Le parti islamiste Ennahda a remporté les élections du 23 octobre en Tunisie avec 41,47% des suffrages, neuf mois après la chute de Ben Ali, selon le résultat final provisoire annoncé jeudi soir par le président de la commission électorale (Isie) Kamel Jendoubi.

Ennahda obtient 90 sièges dans l'assemblée constituante de 217 élus, un score plus qu'espéré par les islamistes eux-mêmes.

Le parti Ennahda, durement réprimé sous l'ancien régime de Ben Ali, et légalisé après la révolution, fait ainsi une entrée par la grande porte sur la scène politique tunisienne et pèsera sur toutes les grandes décisions concernant l'avenir du pays.

Il devance le Congrès pour la République (CPR, gauche nationaliste) avec 30 sièges (13,82%) et Ettakatol (gauche), avec 21 sièges (9,68%), a précisé M. Jendoubi, quatre jours après les premières élections libres dans l'histoire du pays.

Selon l'Isie, les formations politiques disposent désormais d'un délai de deux jours pour introduire, si elles le souhaitent, un recours contre le résultat du scrutin.

La liste surprise de ces élections, «La pétition populaire pour la justice et le développement» d'Hechmi Haadmi, un richissime homme d'affaires tunisien basé à Londres, se positionne en quatrième position avec 19 sièges malgré son invalidation dans six circonscriptions pour «irrégularité de financement».

Peu après le scrutin de dimanche dernier, les islamistes et les principaux partis de gauche ont engagé des tractations pour la mise en place d'un gouvernement d'union nationale souhaité par Ennahda.

Le numéro deux du parti islamiste, Hamadi Jebali, 62 ans, a indiqué qu'il se porterait candidat à la direction du prochain gouvernement et fait part de son intention de composer avec les principales formations de gauche.

Toutefois, le nouveau chef du gouvernement ne pourra être désigné que par le prochain président de la république par intérim, qui, lui-même, sera élu par la future assemblée constituante.
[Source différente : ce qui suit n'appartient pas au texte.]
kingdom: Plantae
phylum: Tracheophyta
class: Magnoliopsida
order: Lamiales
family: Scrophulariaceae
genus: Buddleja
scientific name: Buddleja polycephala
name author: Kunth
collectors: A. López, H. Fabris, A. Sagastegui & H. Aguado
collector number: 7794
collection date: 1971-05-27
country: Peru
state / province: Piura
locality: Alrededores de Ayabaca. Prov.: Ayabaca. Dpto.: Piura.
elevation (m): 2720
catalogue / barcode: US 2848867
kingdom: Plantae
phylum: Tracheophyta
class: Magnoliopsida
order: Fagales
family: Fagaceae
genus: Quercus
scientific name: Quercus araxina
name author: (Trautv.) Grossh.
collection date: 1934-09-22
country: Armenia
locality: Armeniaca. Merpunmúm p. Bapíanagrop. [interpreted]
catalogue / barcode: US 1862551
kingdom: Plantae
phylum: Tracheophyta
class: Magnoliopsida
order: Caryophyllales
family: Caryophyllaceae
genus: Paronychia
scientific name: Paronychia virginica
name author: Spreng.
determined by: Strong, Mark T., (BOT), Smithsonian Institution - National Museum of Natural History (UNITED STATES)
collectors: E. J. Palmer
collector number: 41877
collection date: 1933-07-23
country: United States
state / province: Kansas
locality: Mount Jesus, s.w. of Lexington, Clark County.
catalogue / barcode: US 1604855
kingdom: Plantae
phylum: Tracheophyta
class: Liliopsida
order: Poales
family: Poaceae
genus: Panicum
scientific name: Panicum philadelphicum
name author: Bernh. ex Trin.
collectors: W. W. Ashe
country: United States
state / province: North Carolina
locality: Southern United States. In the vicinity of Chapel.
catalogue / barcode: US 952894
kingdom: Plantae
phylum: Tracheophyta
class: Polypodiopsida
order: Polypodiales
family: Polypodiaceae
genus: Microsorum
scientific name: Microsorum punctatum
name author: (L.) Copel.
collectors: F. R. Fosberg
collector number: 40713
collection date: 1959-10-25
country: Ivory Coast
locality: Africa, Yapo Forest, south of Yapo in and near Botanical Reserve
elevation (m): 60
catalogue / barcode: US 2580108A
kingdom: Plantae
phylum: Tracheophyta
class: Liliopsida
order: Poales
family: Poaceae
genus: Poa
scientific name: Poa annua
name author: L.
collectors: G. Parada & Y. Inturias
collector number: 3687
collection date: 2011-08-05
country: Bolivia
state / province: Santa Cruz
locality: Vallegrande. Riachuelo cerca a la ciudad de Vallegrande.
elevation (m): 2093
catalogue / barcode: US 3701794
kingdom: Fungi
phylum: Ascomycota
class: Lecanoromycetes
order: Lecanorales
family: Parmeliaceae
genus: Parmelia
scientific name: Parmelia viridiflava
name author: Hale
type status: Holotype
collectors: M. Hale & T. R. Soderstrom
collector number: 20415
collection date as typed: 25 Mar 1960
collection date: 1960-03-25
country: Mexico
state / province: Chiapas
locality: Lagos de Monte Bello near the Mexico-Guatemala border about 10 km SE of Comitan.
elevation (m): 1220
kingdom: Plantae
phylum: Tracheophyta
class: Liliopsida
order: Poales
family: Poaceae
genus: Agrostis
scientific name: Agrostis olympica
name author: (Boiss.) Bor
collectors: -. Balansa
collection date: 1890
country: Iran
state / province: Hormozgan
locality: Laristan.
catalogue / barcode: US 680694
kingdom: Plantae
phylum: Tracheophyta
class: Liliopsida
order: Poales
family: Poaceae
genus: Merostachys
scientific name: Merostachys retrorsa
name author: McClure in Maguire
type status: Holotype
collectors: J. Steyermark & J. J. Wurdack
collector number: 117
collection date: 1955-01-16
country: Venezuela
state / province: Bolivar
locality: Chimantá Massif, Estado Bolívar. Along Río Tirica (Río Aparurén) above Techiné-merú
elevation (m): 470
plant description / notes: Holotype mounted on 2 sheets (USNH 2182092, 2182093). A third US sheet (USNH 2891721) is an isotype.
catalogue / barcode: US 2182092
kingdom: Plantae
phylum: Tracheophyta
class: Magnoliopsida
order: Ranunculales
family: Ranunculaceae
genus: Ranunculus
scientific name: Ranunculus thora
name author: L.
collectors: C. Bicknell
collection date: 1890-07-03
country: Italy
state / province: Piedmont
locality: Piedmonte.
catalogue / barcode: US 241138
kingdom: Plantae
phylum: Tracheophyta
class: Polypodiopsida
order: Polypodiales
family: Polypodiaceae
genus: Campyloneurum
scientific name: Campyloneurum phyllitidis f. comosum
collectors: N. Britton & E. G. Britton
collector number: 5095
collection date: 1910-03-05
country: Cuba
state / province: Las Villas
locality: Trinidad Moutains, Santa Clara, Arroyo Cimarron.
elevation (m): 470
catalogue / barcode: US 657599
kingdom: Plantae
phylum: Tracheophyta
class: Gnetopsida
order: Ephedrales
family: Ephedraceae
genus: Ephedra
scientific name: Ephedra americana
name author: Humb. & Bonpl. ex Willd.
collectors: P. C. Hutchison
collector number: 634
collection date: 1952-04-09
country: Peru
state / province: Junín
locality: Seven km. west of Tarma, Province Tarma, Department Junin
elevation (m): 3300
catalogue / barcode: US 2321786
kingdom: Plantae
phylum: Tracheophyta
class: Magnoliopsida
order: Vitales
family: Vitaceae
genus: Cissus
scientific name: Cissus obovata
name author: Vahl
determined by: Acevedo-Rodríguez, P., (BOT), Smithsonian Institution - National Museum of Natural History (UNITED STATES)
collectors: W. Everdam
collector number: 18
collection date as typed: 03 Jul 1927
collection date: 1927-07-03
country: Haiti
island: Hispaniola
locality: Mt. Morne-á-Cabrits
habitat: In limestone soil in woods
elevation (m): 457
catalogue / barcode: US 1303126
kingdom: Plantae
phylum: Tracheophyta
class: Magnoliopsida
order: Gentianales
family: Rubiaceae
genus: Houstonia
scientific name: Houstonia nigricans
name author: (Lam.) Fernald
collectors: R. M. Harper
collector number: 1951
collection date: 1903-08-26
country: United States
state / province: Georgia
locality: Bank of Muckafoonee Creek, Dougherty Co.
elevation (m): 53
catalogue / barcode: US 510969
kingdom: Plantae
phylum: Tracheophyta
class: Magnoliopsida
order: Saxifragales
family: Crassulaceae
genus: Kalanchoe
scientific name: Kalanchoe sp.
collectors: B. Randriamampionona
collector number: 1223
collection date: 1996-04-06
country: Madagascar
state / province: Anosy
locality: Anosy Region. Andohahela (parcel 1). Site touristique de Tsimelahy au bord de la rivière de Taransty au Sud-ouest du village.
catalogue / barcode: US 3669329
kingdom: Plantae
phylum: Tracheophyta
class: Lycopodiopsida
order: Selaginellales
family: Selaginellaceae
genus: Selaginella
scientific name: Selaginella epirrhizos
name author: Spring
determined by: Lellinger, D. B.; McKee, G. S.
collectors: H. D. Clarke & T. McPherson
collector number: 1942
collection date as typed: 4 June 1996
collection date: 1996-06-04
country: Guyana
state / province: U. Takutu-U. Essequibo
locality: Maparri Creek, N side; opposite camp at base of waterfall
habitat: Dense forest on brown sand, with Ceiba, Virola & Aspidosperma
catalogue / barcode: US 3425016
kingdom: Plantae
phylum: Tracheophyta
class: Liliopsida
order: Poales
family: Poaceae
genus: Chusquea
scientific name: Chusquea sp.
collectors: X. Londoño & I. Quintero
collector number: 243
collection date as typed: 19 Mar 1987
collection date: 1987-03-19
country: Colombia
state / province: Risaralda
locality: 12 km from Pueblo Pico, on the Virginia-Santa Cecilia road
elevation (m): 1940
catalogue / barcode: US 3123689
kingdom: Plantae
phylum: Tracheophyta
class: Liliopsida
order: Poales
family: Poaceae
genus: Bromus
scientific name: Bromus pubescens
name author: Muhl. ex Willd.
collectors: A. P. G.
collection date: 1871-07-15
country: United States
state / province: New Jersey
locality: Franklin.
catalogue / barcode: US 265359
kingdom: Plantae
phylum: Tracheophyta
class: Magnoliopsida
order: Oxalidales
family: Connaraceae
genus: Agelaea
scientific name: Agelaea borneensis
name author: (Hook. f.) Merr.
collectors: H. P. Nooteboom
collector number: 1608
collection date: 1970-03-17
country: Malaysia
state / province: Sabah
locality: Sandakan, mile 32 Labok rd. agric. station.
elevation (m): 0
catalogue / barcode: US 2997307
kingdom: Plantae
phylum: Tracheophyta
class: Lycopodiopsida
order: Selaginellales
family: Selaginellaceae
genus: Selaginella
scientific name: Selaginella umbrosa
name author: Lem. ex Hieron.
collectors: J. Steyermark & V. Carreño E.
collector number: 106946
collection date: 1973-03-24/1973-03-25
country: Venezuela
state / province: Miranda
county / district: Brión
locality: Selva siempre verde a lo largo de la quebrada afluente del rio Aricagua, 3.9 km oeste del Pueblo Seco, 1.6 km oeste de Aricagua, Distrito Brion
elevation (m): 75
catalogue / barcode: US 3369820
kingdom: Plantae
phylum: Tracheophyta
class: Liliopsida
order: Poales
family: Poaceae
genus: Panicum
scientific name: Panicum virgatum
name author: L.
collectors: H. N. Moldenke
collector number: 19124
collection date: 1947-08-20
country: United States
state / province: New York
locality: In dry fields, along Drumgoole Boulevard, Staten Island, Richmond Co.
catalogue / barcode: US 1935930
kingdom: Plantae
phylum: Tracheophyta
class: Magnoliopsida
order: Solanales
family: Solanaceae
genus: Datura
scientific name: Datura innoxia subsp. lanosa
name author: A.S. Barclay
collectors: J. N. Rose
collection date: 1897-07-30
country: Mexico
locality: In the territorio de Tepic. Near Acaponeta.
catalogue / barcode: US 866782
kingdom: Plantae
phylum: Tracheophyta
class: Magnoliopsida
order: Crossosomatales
L'ensemble du processus devrait s'étaler sur plusieurs semaines.

Dans une interview accordée à l'agence tunisienne de presse (Tap), M. Jebali a en revanche rejeté toute alliance avec «la Pétition populaire» d'Hechmi Haadmi.

Ennahda reproche notamment à M. Haamadi, l'un des fondateurs du mouvement des étudiants islamistes en Tunisie dans les années 70, d'avoir renié ses convictions.

Pour dissiper la vive appréhension que suscite sa prochaine accession au pouvoir, Ennahda multiplie les déclarations selon lesquelles la future Constitution, l'une des priorités de la prochaine assemblée issue de l'élection, ne pourra voir le jour «sans un consensus avec les partis et les partenaires qui y sont représentés».

Il n'est pas question, pour le numéro deux d'Ennahda, d'«imposer une Constitution (...) qui abroge certaines libertés comme la liberté de croyance, les libertés individuelles, la situation juridique de la femme et sa place dans la société».

«Il n'est en outre pas question, a-t-il insisté, de faire revenir la femme au foyer comme cherchent à le propager des ennemis» d'Ennahda, ni de remettre en cause les acquis du secteur touristique qui représentait 7% du PIB tunisien en 2010, mais a subi une chute spectaculaire depuis la fin du régime de Ben Ali en janvier dernier.

«Est-il raisonnable, a lancé M. Jebali, de paralyser un secteur vital comme le tourisme en interdisant les boissons alcoolisées et le port de maillots de bains ou autres pratiques ? Ce sont des libertés individuelles garanties aussi bien pour les étrangers que pour les Tunisiens», a-t-il martelé.

De même, selon M. Jebali, Ennahda n'a nullement l'intention de démanteler le système financier en vigueur en Tunisie ni de restreindre les activités des hommes d'affaires.